Iran nuclear ambitions cast shadow over Mideast

The Telegraph, London, Sept. 21, on Obama administration wanting to avoid nuclear arms race with Iran:

While we debate this country’s defense requirements almost exclusively within the context of the need for public spending cuts, military decisions being taken in Washington and the Middle East are a response to the direct threat to security posed by Iran. The announcement that the Gulf Arab states have embarked on the world’s largest peacetime rearmament exercise … marks a new development in America’s strategy towards Tehran’s nuclear programme.

President Obama is selling the deal to Congress (which must approve it) as an opportunity to create 70,000 jobs in the defense industry. But its geopolitical significance is far greater. Tellingly, the response from Israel to the fact that its Arab enemies are about to receive such advanced weaponry has been muted — a sign that both sides in the Middle East conflict now regard Iran, rather than each other, as their greatest threat. Israel has reportedly sought assurances that its own U.S.-made weapons will have a technological edge over those supplied to the Arabs.

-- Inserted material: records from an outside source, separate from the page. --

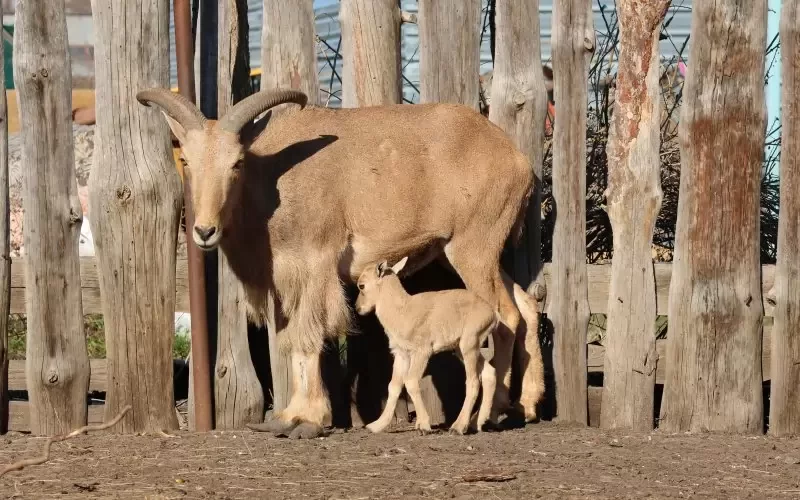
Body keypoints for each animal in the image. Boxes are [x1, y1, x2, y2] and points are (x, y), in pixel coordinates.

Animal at [354, 256, 496, 436]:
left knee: (473, 381)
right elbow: (394, 386)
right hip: (463, 349)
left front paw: (423, 425)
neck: (402, 312)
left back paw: (458, 427)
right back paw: (476, 423)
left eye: (361, 285)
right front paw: (375, 426)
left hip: (469, 345)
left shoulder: (422, 352)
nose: (358, 308)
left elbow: (411, 381)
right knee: (489, 374)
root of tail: (492, 314)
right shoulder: (401, 354)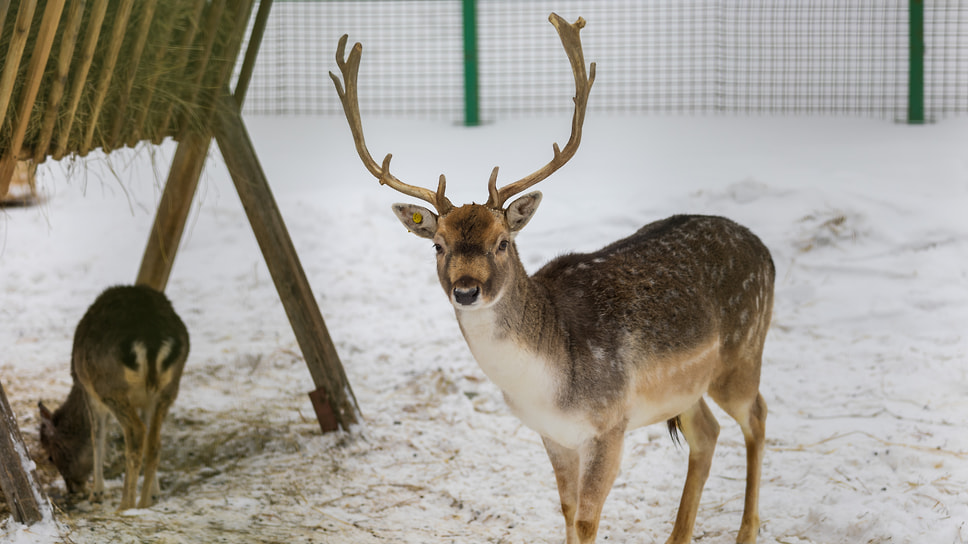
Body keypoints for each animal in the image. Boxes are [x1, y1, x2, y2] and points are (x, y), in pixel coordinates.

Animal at [39, 284, 189, 510]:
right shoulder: (148, 402)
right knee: (154, 440)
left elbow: (97, 436)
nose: (73, 487)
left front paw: (97, 493)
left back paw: (126, 504)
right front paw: (155, 494)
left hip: (110, 387)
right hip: (169, 388)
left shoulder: (90, 393)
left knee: (136, 432)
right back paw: (143, 502)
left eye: (51, 456)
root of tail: (151, 338)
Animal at [328, 12, 776, 544]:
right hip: (690, 387)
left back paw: (747, 530)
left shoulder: (610, 423)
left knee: (757, 417)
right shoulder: (551, 433)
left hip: (742, 354)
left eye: (502, 242)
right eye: (438, 245)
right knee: (707, 433)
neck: (548, 383)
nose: (466, 289)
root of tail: (766, 251)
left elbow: (585, 519)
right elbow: (565, 509)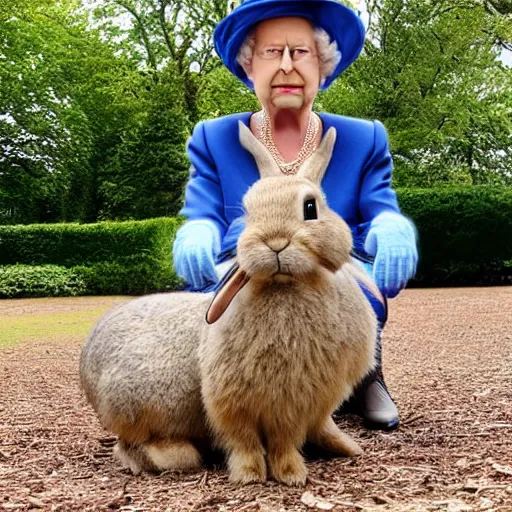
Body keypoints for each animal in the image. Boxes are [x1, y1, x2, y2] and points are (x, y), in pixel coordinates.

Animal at [80, 122, 380, 486]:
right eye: (248, 211)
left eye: (311, 208)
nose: (275, 242)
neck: (285, 285)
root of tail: (87, 366)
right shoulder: (235, 400)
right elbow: (244, 440)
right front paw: (250, 475)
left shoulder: (300, 402)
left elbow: (288, 440)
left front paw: (293, 473)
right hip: (142, 406)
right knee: (130, 446)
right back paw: (175, 454)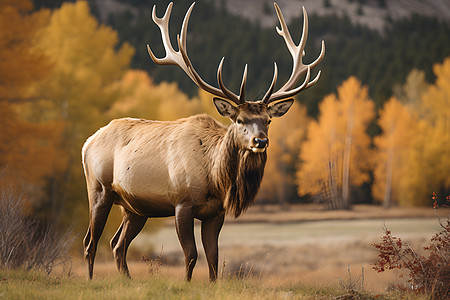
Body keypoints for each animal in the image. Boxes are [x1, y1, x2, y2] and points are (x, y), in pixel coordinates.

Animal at [82, 1, 326, 282]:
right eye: (239, 119)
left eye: (268, 120)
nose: (260, 141)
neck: (215, 177)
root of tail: (87, 142)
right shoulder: (182, 202)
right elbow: (191, 254)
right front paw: (186, 284)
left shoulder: (215, 212)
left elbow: (213, 257)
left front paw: (212, 284)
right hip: (99, 189)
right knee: (90, 241)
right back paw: (90, 280)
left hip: (135, 207)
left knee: (117, 244)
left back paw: (127, 280)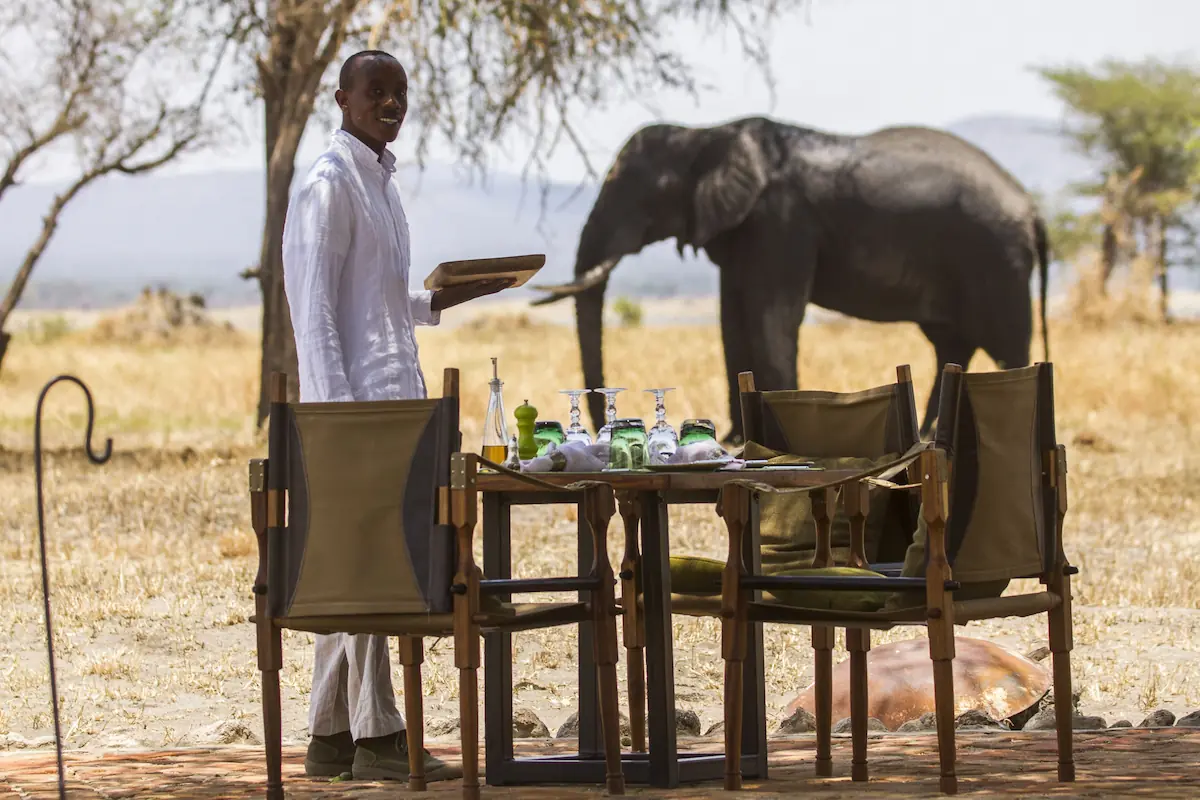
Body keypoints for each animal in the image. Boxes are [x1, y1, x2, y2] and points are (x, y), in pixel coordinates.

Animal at [530, 115, 1050, 444]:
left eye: (649, 195)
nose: (603, 427)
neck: (708, 133)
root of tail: (1031, 207)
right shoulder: (742, 230)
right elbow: (733, 322)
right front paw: (735, 436)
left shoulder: (781, 220)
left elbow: (771, 316)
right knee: (952, 346)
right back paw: (925, 435)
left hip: (996, 259)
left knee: (1006, 347)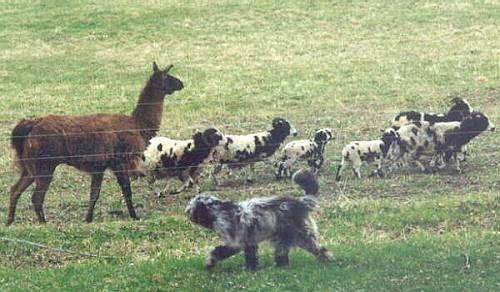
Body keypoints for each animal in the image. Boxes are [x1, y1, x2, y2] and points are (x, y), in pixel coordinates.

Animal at [6, 62, 184, 226]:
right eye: (168, 76)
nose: (182, 83)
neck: (138, 124)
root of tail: (30, 126)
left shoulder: (101, 165)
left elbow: (94, 194)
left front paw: (88, 219)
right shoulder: (120, 161)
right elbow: (126, 191)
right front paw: (135, 216)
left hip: (30, 166)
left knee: (14, 190)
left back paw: (9, 222)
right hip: (44, 165)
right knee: (36, 197)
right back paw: (43, 223)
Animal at [185, 169, 332, 270]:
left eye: (191, 207)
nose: (186, 212)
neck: (218, 211)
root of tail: (301, 202)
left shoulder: (236, 242)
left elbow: (218, 252)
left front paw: (210, 262)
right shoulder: (249, 241)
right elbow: (251, 255)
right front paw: (252, 268)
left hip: (302, 235)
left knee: (319, 249)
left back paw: (327, 261)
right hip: (285, 238)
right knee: (286, 253)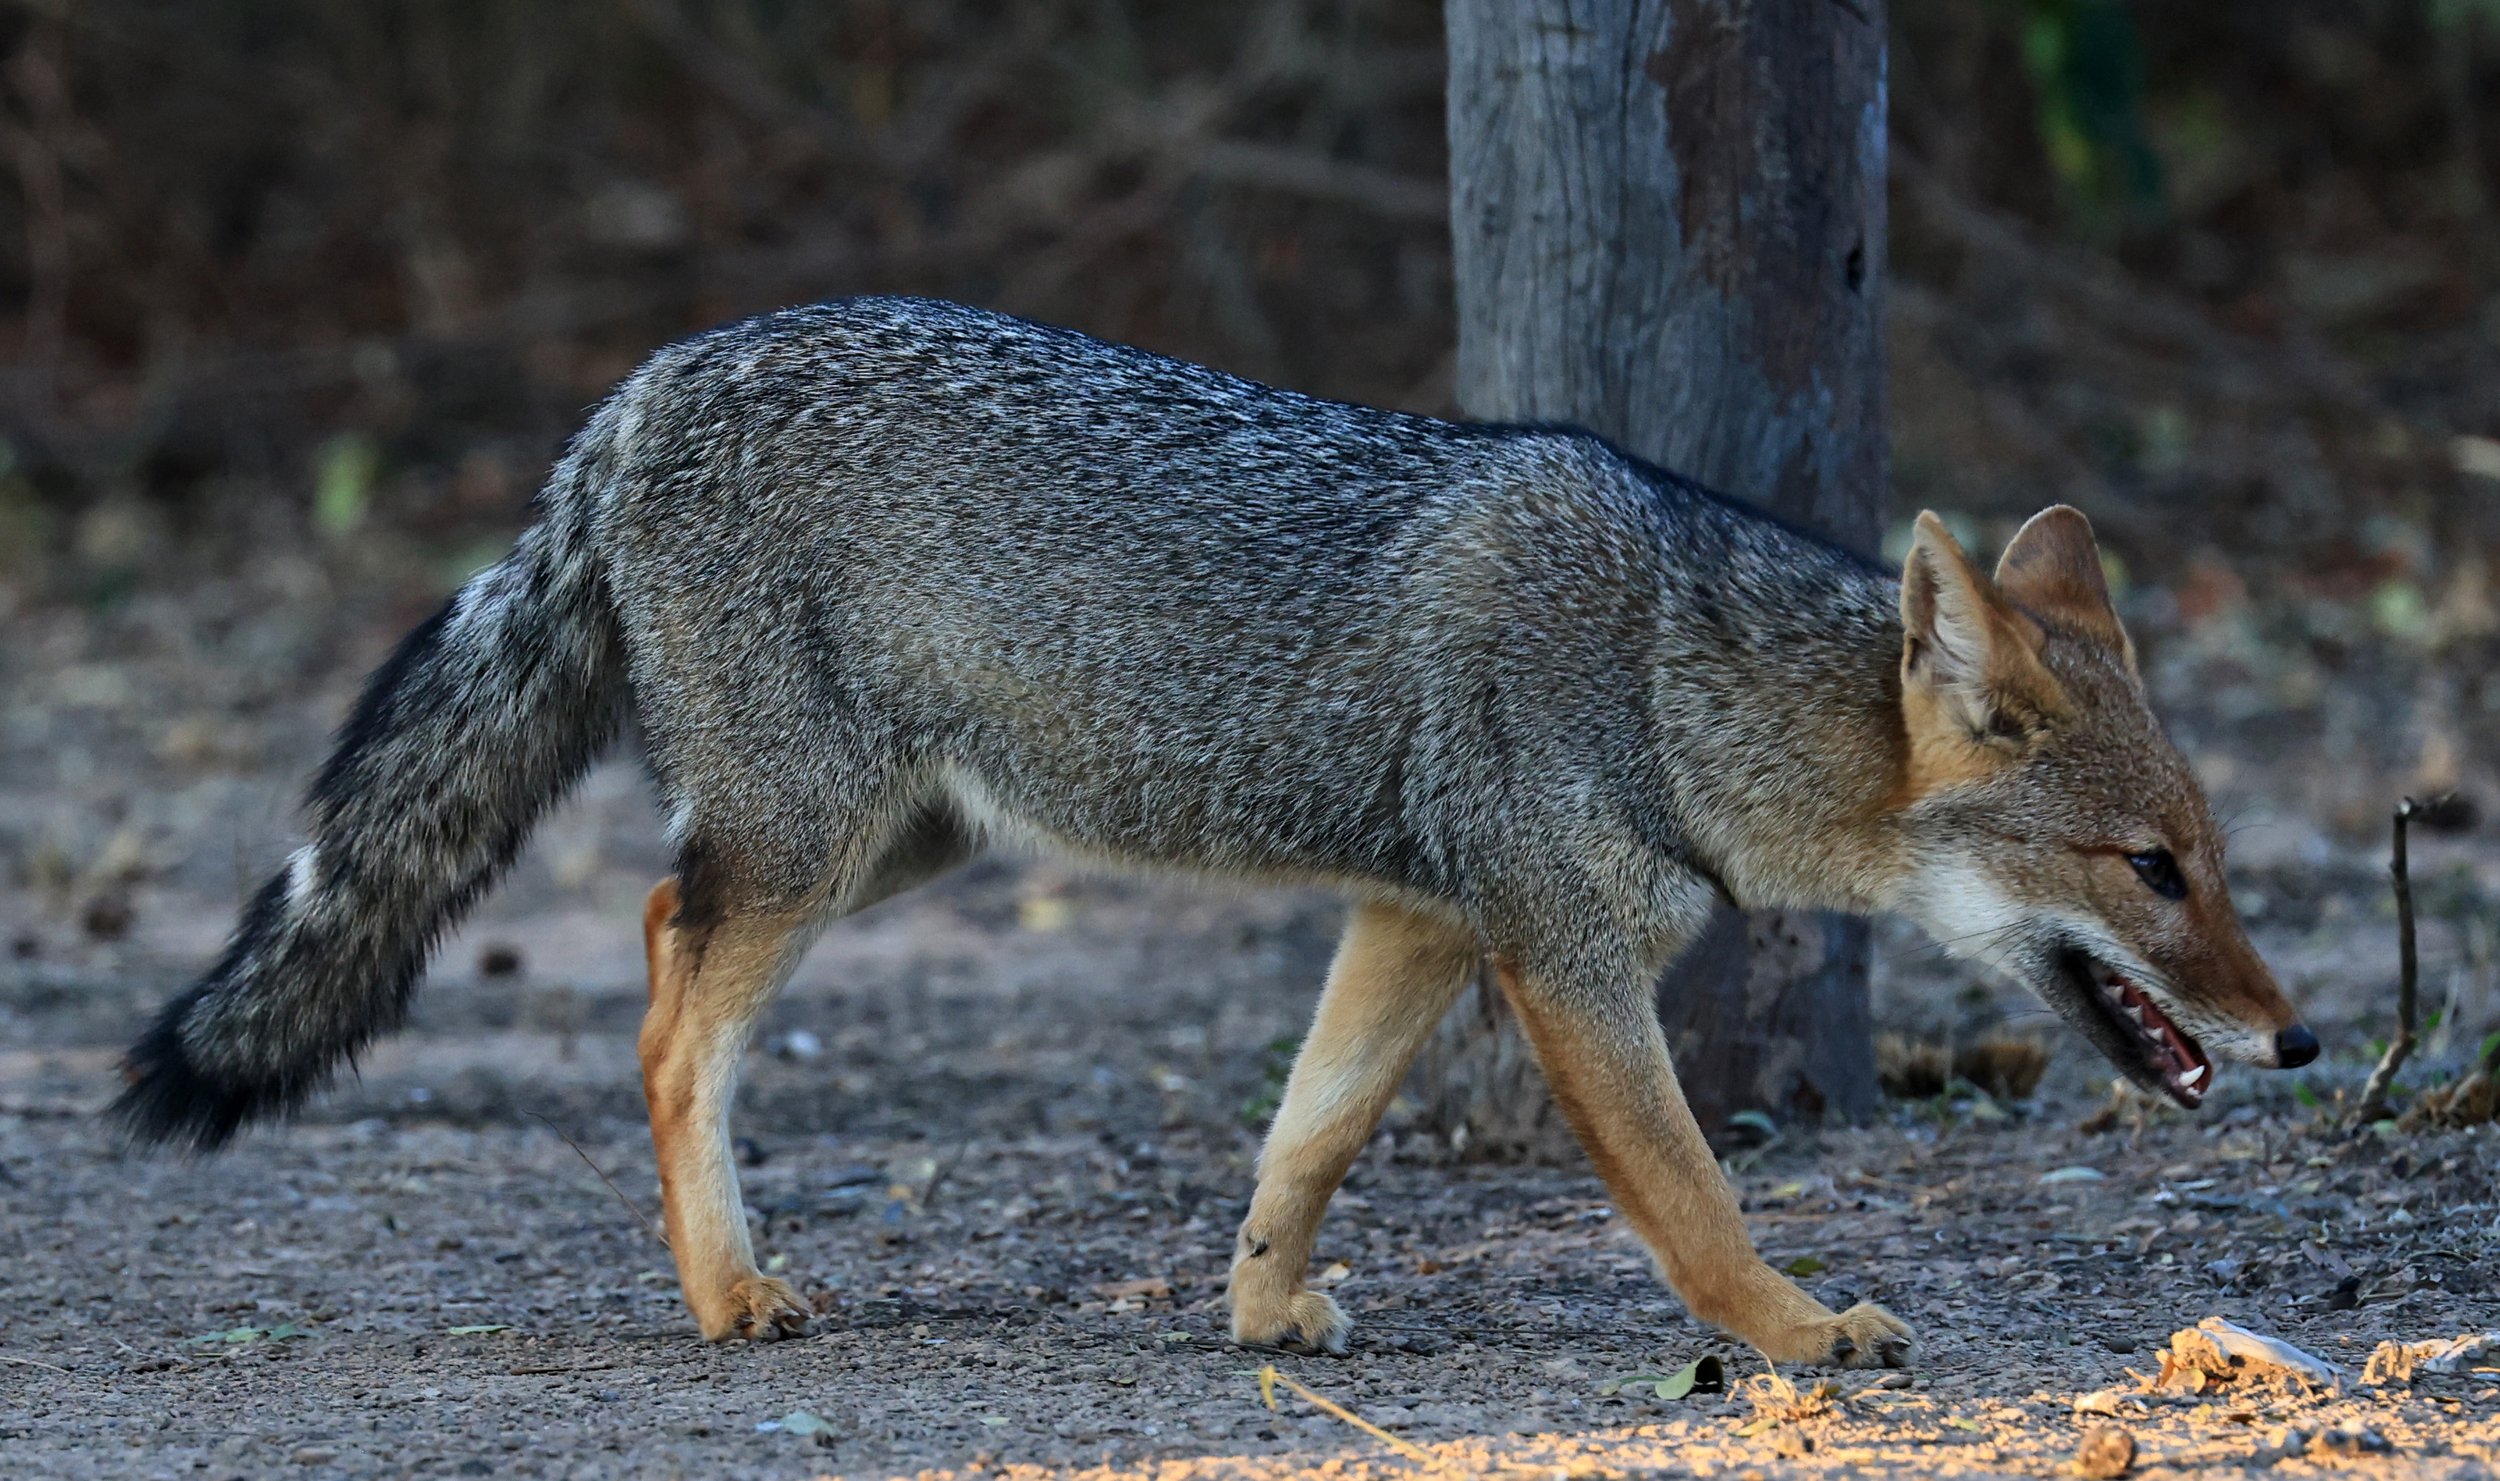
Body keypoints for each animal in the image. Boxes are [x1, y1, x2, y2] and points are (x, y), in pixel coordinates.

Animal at [114, 296, 2317, 1367]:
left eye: (2210, 857)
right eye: (2150, 872)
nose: (2301, 1038)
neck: (1663, 669)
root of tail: (649, 378)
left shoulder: (1415, 919)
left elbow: (1305, 1137)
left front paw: (1256, 1311)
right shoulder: (1557, 952)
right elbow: (1691, 1191)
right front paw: (1790, 1329)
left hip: (916, 840)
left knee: (660, 922)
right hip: (821, 844)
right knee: (668, 994)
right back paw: (731, 1291)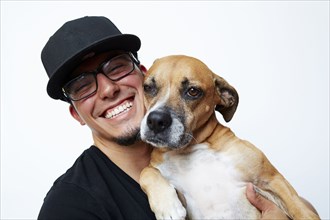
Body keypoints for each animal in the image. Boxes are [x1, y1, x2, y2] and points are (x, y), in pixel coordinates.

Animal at [139, 54, 320, 219]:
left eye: (193, 91)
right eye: (148, 87)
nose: (156, 121)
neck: (189, 149)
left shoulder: (272, 179)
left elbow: (301, 210)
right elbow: (145, 171)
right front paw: (167, 206)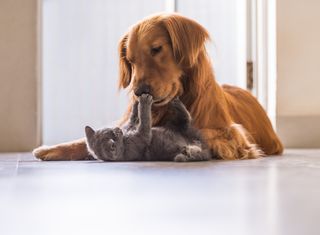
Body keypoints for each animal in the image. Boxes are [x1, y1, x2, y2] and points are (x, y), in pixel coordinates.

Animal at [84, 93, 212, 162]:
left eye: (109, 131)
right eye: (114, 136)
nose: (117, 130)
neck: (124, 142)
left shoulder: (130, 128)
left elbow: (132, 121)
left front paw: (135, 104)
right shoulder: (140, 139)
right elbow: (144, 121)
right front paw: (144, 102)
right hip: (185, 133)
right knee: (186, 121)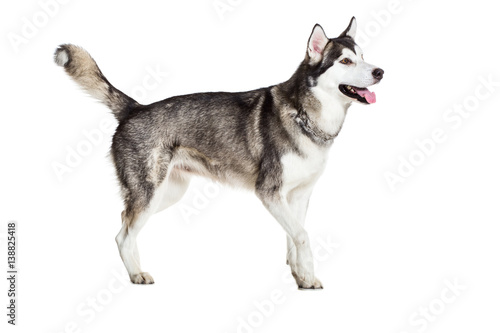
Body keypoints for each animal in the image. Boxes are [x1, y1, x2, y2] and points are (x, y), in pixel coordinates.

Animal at [54, 17, 382, 288]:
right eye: (345, 60)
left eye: (363, 57)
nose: (380, 71)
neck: (305, 116)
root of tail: (135, 108)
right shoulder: (270, 192)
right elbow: (302, 236)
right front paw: (309, 278)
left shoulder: (298, 197)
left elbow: (294, 238)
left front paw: (300, 276)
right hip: (149, 194)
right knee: (123, 234)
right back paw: (136, 275)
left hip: (165, 194)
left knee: (124, 221)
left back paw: (135, 266)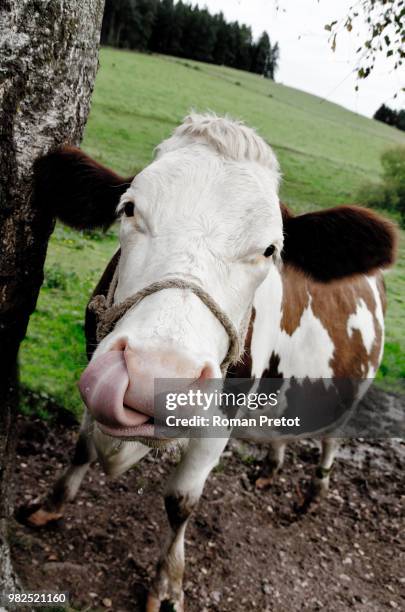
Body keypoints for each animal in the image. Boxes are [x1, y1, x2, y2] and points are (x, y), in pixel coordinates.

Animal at [26, 113, 396, 608]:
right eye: (129, 209)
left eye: (270, 250)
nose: (152, 377)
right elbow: (82, 446)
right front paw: (49, 506)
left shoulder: (217, 422)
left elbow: (180, 500)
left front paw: (167, 583)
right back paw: (270, 469)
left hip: (353, 387)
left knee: (332, 439)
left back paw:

The arms deal is further evidence of how Tehran’s nuclear ambitions have thrown a shadow across the whole of the region, with unpredictable consequences. Some may be positive: the emergence of a common enemy might concentrate the minds of Israeli and Palestinian negotiators in the talks now under way. The deal also suggests that America’s bruising experience in Iraq and Afghanistan has persuaded the Obama administration that another foreign foray is simply not tenable. Rather, they hope that better-equipped countries on the frontline will be able to contain Tehran, and that a nuclear arms race in the world’s most unstable region can be avoided.